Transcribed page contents

BEGIN

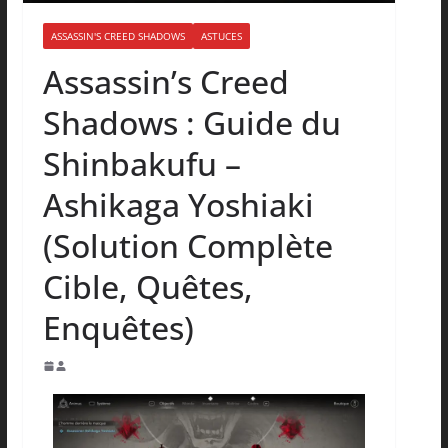
ASSASSIN'S CREED SHADOWS
ASTUCES
Assassin’s Creed
Shadows : Guide du
Shinbakufu –
Ashikaga Yoshiaki
(Solution Complète
Cible, Quêtes,
Enquêtes)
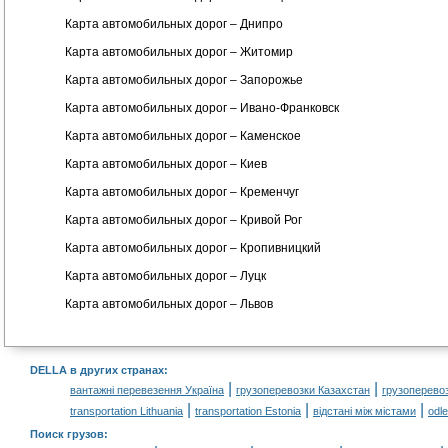
Карта автомобильных дорог – Днипро
Карта автомобильных дорог – Житомир
Карта автомобильных дорог – Запорожье
Карта автомобильных дорог – Ивано-Франковск
Карта автомобильных дорог – Каменское
Карта автомобильных дорог – Киев
Карта автомобильных дорог – Кременчуг
Карта автомобильных дорог – Кривой Рог
Карта автомобильных дорог – Кропивницкий
Карта автомобильных дорог – Луцк
Карта автомобильных дорог – Львов
DELLA в других странах
:
|
|
вантажні перевезення Україна
грузоперевозки Казахстан
грузоперево
|
|
|
transportation Lithuania
transportation Estonia
відстані між містами
odl
Поиск грузов
:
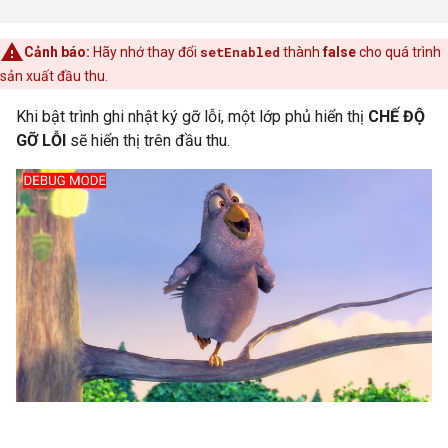
Cảnh báo:
Hãy nhớ thay đổi
setEnabled
thành
false
cho quá trình
sản xuất đầu thu.
Khi bật trình ghi nhật ký gỡ lỗi, một lớp phủ hiển thị
CHẾ ĐỘ
GỠ LỖI
sẽ hiển thị trên đầu thu.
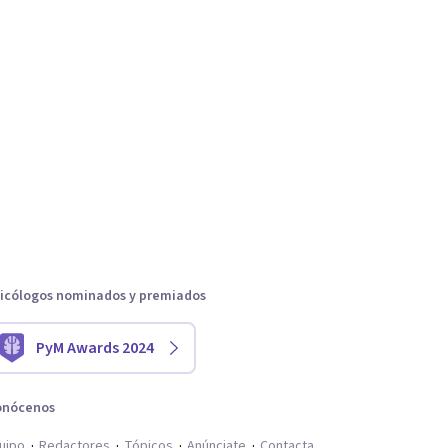
icólogos nominados y premiados
PyM Awards 2024
onócenos
uipo
Redactores
Tópicos
Anúnciate
Contacta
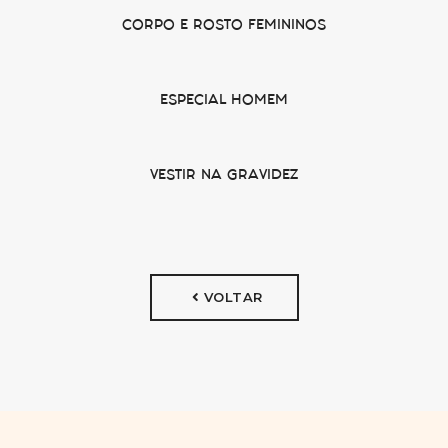
CORPO E ROSTO FEMININOS
ESPECIAL HOMEM
VESTIR NA GRAVIDEZ
VOLTAR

END

* **EXERCISE BRIEF**:
Count the lines above that include the word "дорог". Reply with that number alone.

* **ANSWER TO THE PROBLEM**:
11